## EXERCISE OBJECTIVE:
In the entries below, filter for the word "MEISBURG" and copy every matching line.

Before and after images:
BEGIN

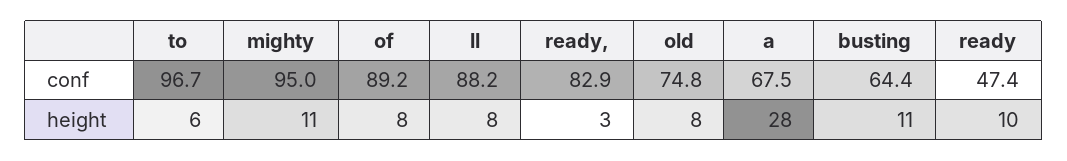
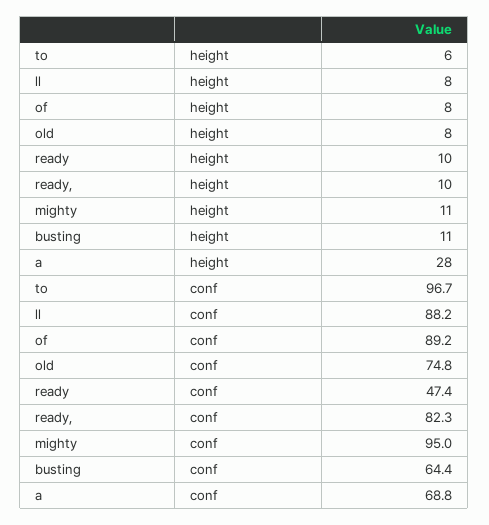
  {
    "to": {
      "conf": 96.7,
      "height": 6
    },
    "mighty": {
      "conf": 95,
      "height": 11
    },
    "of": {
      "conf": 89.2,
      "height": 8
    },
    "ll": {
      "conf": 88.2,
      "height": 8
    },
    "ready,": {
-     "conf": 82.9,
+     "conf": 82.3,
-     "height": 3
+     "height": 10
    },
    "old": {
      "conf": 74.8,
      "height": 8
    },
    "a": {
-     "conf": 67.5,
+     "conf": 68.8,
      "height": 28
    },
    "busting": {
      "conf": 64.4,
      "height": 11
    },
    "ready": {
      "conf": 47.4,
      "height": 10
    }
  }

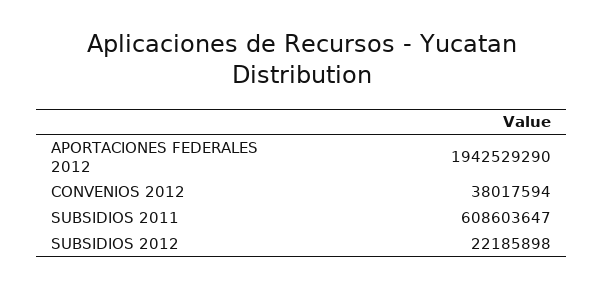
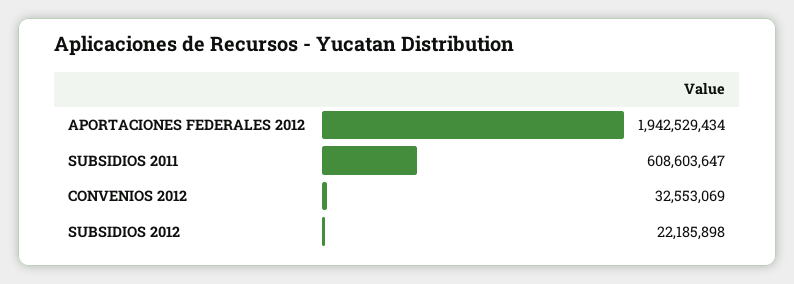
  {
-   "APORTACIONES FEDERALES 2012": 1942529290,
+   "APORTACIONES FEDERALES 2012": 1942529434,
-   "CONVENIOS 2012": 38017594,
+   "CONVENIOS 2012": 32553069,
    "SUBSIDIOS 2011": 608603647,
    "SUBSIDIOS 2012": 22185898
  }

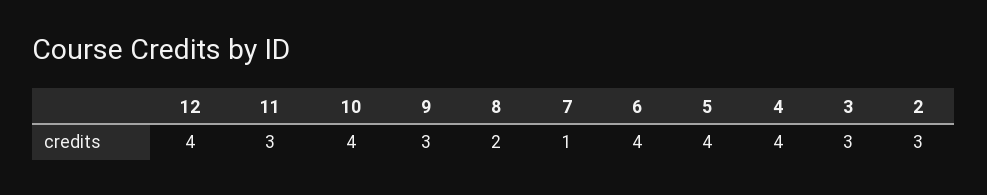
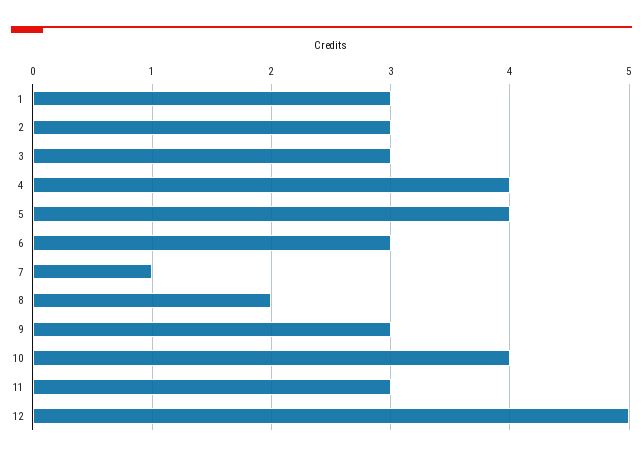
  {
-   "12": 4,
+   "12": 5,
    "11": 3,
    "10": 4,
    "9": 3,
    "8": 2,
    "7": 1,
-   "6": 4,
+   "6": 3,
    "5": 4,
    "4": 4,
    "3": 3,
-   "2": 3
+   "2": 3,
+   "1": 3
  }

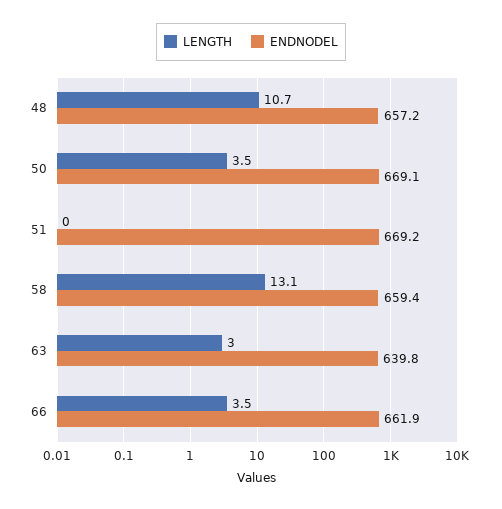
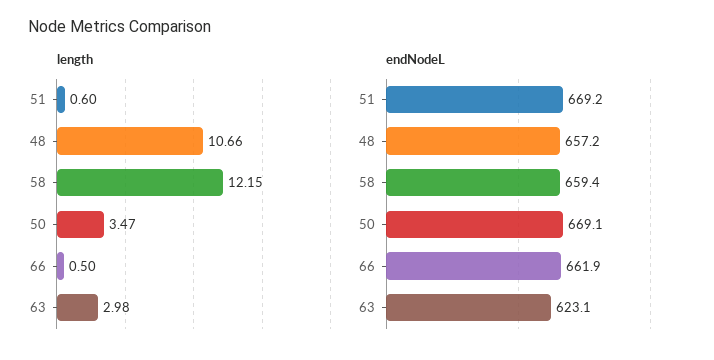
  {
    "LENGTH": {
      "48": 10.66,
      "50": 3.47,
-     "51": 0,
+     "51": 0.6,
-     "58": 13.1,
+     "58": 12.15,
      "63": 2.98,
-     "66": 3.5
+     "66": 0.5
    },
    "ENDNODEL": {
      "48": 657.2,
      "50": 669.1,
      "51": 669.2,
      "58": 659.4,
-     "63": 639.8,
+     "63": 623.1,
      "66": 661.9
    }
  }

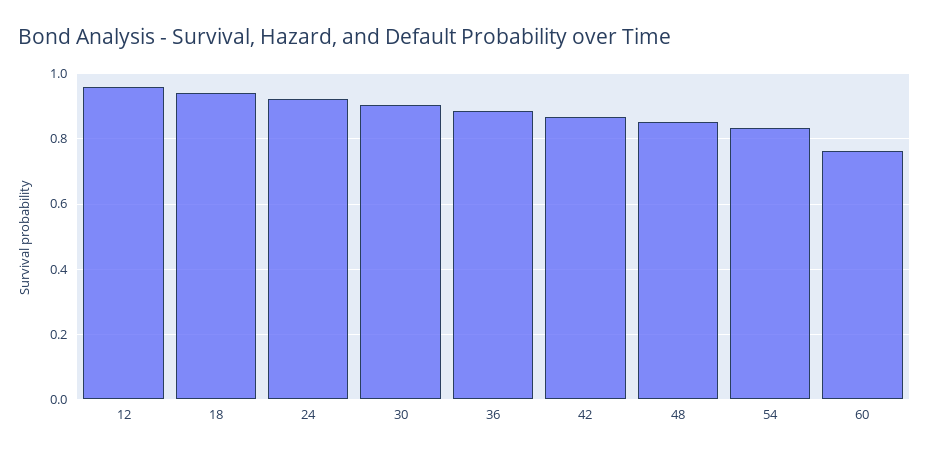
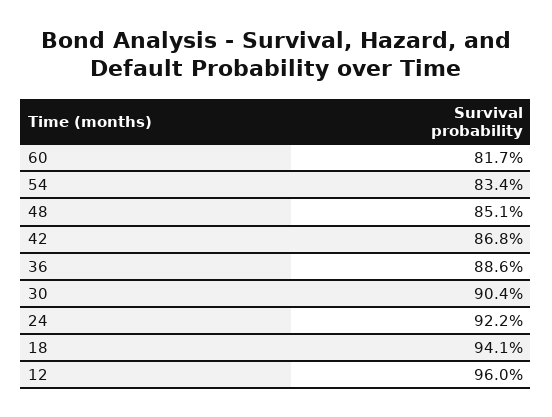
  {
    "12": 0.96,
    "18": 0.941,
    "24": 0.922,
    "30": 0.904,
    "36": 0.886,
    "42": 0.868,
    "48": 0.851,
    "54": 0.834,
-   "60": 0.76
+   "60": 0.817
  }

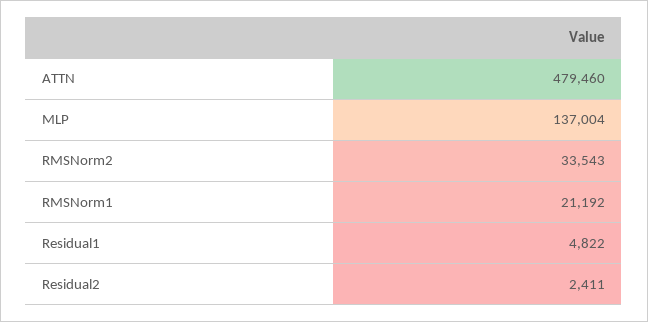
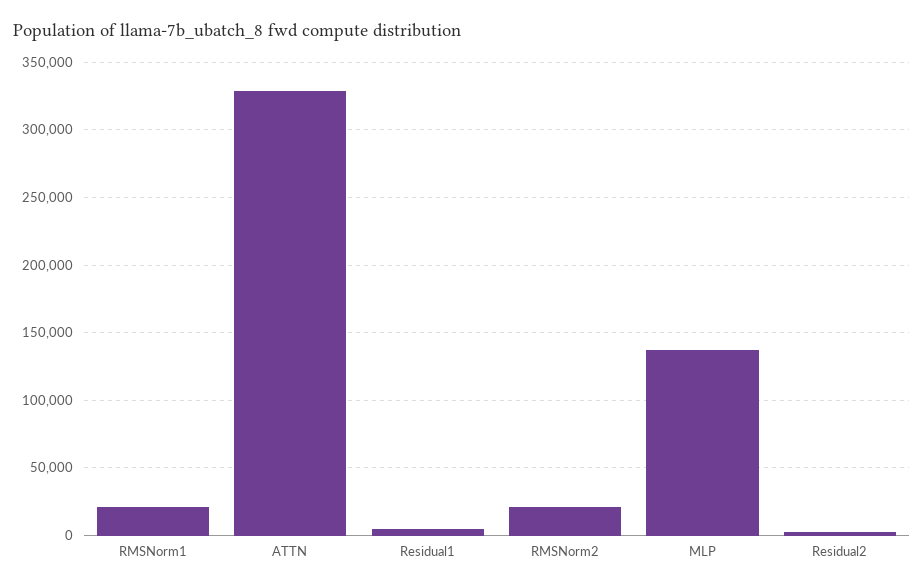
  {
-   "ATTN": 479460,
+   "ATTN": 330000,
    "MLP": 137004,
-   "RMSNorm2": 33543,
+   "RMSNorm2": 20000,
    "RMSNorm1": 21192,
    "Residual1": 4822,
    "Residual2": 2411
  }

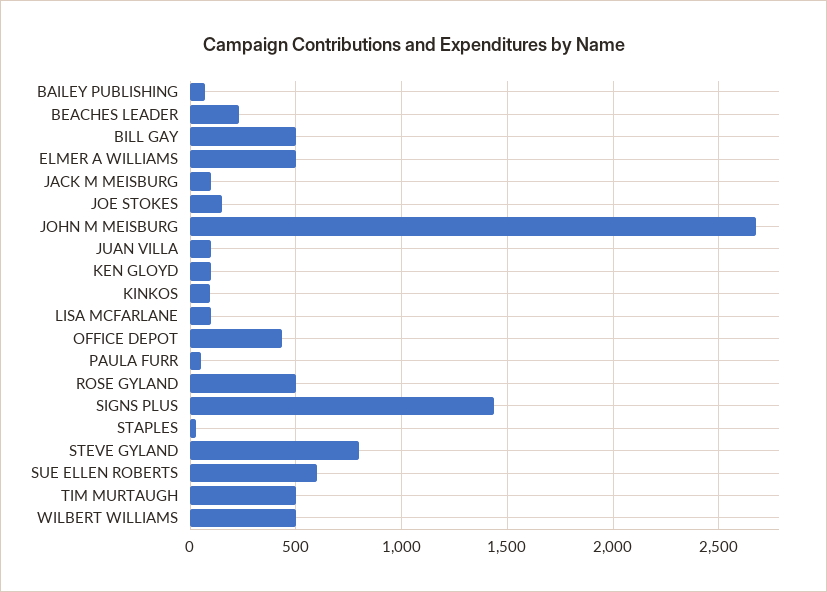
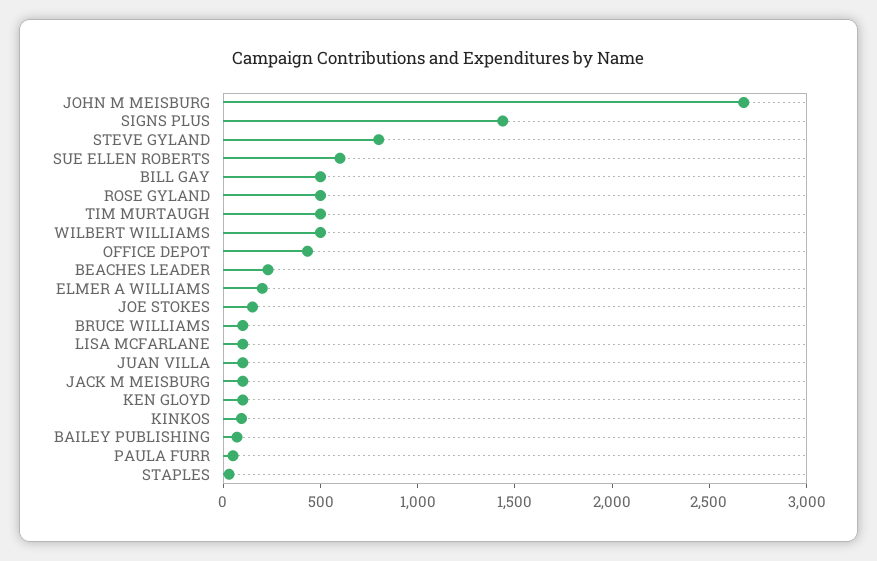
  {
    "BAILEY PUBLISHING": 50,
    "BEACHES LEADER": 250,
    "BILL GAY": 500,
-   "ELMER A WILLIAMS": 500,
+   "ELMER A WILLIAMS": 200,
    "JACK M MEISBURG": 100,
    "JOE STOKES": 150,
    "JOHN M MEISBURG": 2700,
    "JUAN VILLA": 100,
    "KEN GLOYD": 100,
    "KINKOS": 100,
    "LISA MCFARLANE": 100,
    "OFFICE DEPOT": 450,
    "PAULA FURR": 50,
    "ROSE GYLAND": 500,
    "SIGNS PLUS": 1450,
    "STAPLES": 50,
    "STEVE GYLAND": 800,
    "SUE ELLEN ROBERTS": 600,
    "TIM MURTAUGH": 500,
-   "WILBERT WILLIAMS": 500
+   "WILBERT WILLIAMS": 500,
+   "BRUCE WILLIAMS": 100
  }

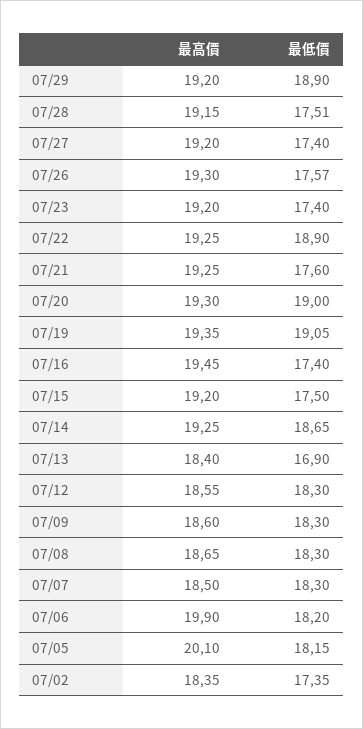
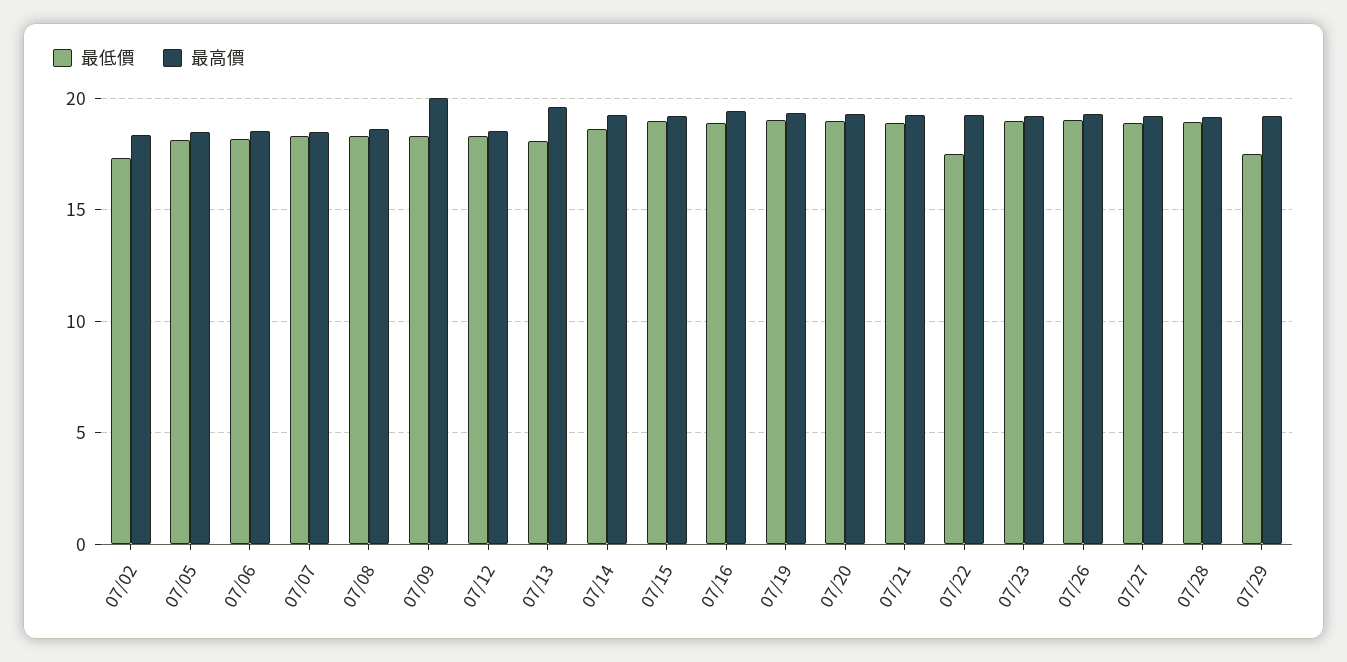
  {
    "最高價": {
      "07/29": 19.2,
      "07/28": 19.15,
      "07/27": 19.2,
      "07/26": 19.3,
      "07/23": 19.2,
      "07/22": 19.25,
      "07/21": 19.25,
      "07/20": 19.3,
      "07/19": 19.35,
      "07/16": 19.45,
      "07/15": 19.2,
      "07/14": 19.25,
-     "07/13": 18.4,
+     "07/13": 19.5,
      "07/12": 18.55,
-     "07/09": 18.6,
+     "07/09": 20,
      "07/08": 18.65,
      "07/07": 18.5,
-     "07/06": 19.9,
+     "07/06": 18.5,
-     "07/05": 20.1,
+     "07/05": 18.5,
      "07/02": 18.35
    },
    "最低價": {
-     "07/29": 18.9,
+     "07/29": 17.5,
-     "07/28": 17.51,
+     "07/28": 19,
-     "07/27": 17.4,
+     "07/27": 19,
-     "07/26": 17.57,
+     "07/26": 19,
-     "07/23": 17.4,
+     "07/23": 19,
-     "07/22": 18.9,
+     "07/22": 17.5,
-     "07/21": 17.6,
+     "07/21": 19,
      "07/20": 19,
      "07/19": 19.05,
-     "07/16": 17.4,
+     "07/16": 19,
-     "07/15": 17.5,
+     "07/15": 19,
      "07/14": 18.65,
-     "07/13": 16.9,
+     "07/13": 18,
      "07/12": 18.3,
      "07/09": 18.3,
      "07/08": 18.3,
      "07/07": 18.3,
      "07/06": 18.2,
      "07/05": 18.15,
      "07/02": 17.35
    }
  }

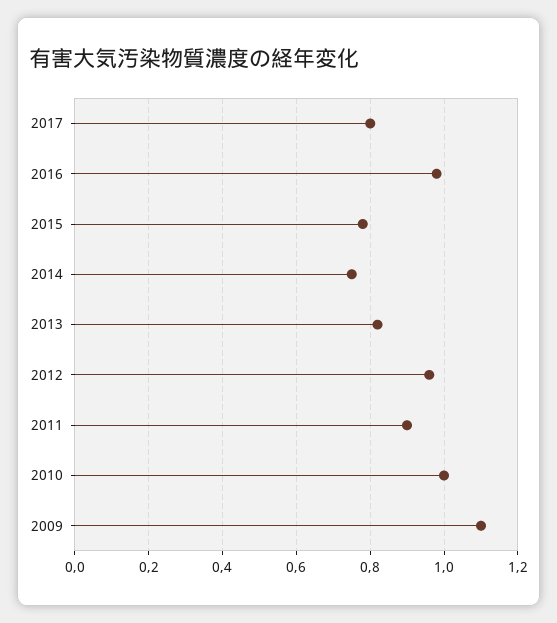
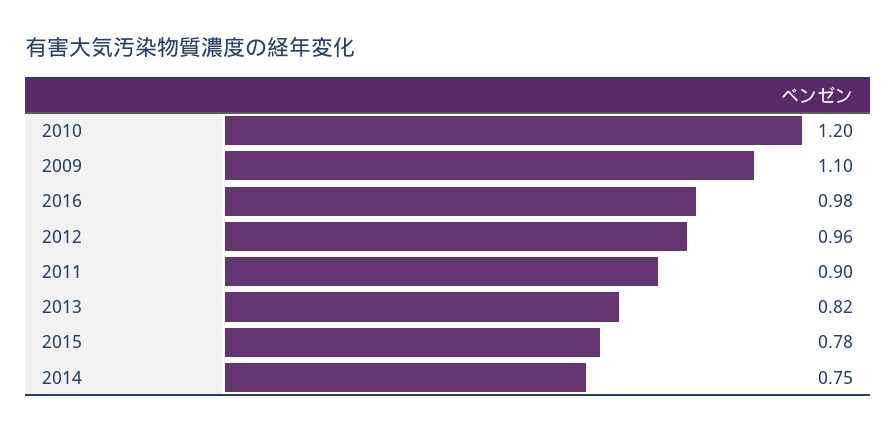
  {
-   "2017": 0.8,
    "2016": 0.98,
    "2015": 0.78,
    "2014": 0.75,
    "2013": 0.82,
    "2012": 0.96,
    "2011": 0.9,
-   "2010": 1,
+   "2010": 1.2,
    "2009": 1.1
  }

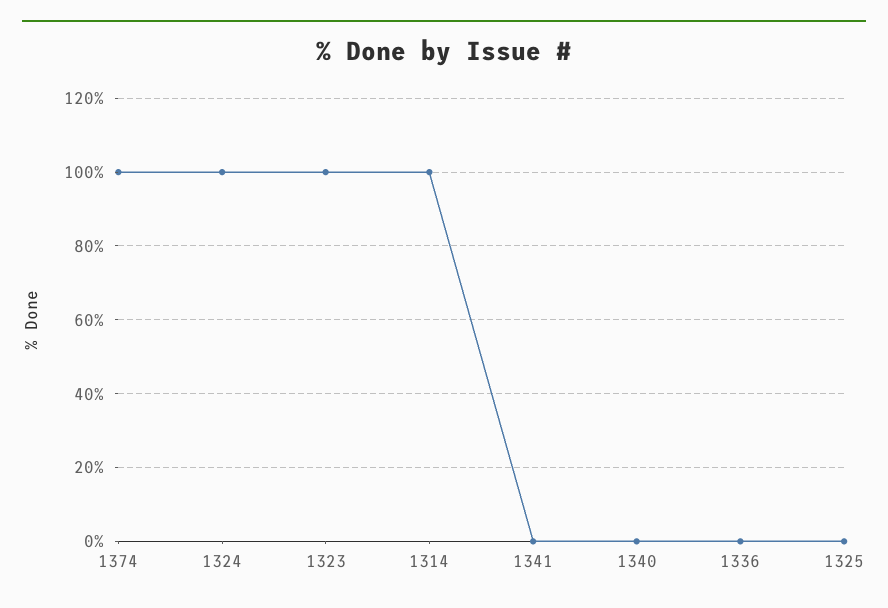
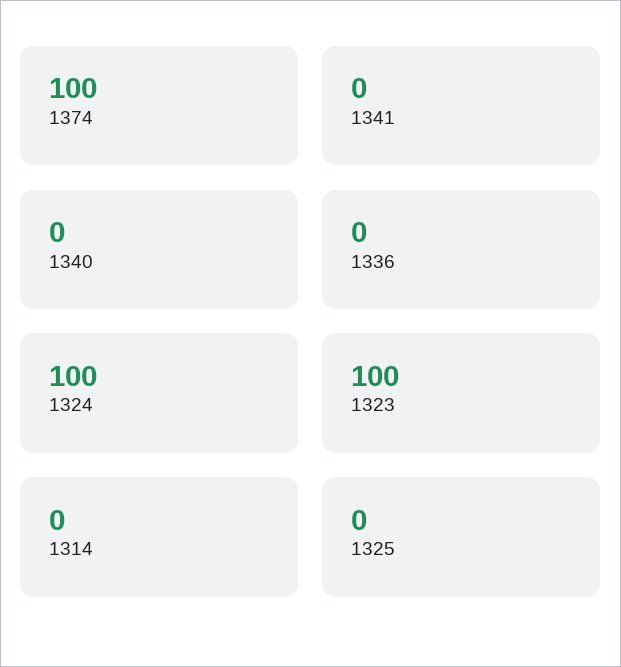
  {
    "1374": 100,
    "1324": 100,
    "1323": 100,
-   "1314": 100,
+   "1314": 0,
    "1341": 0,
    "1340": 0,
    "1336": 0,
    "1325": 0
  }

END

## YOUR SOLUTION:
    "JACK M MEISBURG": 100,
    "JOHN M MEISBURG": 2700,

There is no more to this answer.